Oven-baked eggs with cottage cheese and colorful vegetables. High-protein, gluten-free, and ideal for easy meal prep breakfasts.
# What You’ll Need:
→ Eggs & Dairy
01 - 10 large eggs
02 - 1.5 cups low-fat cottage cheese
03 - 0.25 cup milk, dairy or unsweetened plant-based
→ Vegetables
04 - 1 cup cherry tomatoes, halved
05 - 1 cup baby spinach, roughly chopped
06 - 0.5 cup red bell pepper, diced
07 - 0.5 cup zucchini, diced
08 - 0.25 cup red onion, finely chopped
→ Seasonings
09 - 0.5 teaspoon salt
10 - 0.25 teaspoon black pepper
11 - 0.5 teaspoon dried oregano or Italian seasoning
12 - Pinch of chili flakes, optional
→ Garnish
13 - 2 tablespoons fresh chives or parsley, chopped
# Step-by-Step Guide:
01 - Preheat oven to 375°F. Lightly grease a 13x9 inch rimmed baking sheet with nonstick spray or line with parchment paper.

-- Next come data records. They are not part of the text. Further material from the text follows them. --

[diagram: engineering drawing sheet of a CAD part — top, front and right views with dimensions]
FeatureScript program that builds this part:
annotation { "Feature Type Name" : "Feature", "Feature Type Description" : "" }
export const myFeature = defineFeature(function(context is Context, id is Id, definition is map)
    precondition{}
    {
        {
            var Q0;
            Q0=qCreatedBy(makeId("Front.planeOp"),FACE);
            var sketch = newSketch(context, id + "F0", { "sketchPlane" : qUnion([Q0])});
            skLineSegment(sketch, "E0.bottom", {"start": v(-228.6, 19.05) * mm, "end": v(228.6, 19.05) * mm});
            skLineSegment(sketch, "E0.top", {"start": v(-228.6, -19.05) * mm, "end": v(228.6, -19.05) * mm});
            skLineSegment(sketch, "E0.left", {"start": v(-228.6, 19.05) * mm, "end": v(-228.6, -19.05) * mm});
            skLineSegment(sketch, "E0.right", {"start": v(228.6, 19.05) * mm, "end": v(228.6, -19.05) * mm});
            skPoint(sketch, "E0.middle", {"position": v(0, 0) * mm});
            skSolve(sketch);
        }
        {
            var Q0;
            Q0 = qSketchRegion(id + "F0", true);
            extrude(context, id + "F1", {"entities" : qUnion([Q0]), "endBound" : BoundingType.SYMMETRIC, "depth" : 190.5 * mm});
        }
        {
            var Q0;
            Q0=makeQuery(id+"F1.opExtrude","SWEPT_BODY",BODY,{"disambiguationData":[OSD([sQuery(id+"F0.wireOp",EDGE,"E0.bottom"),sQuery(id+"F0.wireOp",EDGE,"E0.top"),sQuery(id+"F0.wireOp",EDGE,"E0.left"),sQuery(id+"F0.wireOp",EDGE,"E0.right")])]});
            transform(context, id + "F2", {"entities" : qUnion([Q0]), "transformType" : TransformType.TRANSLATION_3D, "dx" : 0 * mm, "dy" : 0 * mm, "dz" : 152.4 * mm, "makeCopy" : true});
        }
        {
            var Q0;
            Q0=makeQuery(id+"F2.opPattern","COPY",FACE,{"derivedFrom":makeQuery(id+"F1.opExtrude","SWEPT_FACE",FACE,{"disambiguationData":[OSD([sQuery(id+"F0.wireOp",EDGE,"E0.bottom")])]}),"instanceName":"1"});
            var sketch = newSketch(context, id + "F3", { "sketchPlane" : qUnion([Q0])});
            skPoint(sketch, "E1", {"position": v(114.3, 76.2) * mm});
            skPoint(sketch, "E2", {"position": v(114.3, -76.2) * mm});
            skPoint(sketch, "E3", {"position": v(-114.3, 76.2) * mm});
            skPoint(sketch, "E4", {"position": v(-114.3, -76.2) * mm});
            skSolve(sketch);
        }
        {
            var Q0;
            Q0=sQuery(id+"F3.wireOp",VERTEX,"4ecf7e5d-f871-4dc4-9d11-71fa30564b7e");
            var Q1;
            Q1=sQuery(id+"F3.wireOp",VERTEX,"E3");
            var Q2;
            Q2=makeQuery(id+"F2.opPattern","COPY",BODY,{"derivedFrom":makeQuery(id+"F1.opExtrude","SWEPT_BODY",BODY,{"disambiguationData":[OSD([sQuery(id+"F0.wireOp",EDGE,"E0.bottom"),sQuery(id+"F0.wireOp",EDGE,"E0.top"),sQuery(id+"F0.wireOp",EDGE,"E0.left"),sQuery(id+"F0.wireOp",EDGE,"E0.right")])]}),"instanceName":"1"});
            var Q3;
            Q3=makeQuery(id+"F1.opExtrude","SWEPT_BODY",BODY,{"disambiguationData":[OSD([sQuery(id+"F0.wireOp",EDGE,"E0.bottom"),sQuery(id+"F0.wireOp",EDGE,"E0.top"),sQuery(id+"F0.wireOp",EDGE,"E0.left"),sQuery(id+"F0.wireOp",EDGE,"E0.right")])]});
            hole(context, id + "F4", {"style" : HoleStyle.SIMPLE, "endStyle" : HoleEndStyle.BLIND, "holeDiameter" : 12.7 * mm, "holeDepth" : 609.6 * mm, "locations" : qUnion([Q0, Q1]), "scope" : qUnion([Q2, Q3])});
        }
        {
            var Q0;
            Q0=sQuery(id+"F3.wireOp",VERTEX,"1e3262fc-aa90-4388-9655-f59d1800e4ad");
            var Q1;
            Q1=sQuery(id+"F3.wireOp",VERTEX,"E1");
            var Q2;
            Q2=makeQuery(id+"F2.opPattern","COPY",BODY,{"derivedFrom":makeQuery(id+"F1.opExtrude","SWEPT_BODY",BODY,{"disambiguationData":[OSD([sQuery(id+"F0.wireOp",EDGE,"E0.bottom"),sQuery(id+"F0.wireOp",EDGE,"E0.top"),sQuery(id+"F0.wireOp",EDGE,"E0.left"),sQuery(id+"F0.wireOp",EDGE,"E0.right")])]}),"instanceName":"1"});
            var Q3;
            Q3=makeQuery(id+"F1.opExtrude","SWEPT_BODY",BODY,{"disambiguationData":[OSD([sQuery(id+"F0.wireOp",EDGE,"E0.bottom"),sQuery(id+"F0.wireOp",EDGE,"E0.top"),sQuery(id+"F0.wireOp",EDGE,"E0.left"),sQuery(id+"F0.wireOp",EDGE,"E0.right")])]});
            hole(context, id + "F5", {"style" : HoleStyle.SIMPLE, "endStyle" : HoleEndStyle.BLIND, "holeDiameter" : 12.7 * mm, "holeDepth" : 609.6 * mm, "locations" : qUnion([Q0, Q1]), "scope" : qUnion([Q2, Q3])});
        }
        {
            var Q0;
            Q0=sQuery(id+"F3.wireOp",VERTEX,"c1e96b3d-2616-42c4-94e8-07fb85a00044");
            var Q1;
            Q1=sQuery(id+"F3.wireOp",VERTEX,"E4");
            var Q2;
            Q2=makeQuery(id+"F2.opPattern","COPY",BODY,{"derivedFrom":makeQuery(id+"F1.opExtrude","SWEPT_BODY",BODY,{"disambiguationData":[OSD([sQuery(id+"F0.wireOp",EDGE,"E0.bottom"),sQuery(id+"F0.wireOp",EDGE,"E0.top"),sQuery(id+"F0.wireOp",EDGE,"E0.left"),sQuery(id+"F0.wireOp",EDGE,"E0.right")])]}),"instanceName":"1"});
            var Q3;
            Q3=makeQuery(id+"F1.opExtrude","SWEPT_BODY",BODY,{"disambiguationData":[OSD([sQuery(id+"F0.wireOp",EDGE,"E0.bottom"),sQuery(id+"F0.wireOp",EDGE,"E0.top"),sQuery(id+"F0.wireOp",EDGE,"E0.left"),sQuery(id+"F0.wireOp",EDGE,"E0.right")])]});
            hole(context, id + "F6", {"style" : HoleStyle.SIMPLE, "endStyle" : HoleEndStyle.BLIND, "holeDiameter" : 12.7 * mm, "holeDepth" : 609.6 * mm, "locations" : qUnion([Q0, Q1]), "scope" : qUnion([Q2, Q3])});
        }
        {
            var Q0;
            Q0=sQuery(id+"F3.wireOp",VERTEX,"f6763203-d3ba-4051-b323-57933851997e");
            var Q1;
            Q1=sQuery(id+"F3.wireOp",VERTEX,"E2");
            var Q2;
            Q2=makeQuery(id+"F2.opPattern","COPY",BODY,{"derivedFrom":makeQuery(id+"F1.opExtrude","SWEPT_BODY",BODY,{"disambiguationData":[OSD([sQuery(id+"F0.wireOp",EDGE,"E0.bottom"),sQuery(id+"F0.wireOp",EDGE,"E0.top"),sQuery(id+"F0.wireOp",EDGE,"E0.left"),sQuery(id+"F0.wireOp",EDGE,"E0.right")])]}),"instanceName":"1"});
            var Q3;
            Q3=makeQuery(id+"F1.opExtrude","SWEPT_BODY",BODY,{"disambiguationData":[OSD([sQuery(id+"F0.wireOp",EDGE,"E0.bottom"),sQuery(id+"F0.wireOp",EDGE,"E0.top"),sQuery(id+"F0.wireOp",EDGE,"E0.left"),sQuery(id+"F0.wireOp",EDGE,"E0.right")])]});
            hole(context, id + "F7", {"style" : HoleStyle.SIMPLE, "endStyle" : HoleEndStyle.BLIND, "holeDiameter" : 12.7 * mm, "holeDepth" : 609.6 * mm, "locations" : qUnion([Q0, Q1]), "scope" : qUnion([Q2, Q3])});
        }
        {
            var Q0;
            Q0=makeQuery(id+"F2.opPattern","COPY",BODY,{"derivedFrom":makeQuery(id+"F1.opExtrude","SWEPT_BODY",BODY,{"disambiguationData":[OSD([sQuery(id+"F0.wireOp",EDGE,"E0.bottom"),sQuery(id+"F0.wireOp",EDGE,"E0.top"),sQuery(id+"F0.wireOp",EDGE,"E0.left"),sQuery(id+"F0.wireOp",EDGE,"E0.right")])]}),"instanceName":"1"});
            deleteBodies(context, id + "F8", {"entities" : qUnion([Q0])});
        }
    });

02 - In a large mixing bowl, whisk together eggs, cottage cheese, and milk until smooth and slightly frothy.
03 - Stir in salt, pepper, and dried herbs until well incorporated.
04 - Add cherry tomatoes, spinach, bell pepper, zucchini, and red onion. Mix gently to combine without breaking down vegetables.
05 - Pour the egg mixture evenly onto the prepared baking sheet. Gently tap the pan on the counter to settle the mixture and remove air pockets.
06 - Bake for 22 to 25 minutes, or until the eggs are just set in the center and lightly golden around the edges.
07 - Remove from oven and allow to cool for 5 minutes. Slice into squares and garnish with fresh chives or parsley.
08 - Serve warm or at room temperature. Store leftovers in an airtight container in the refrigerator for up to 4 days.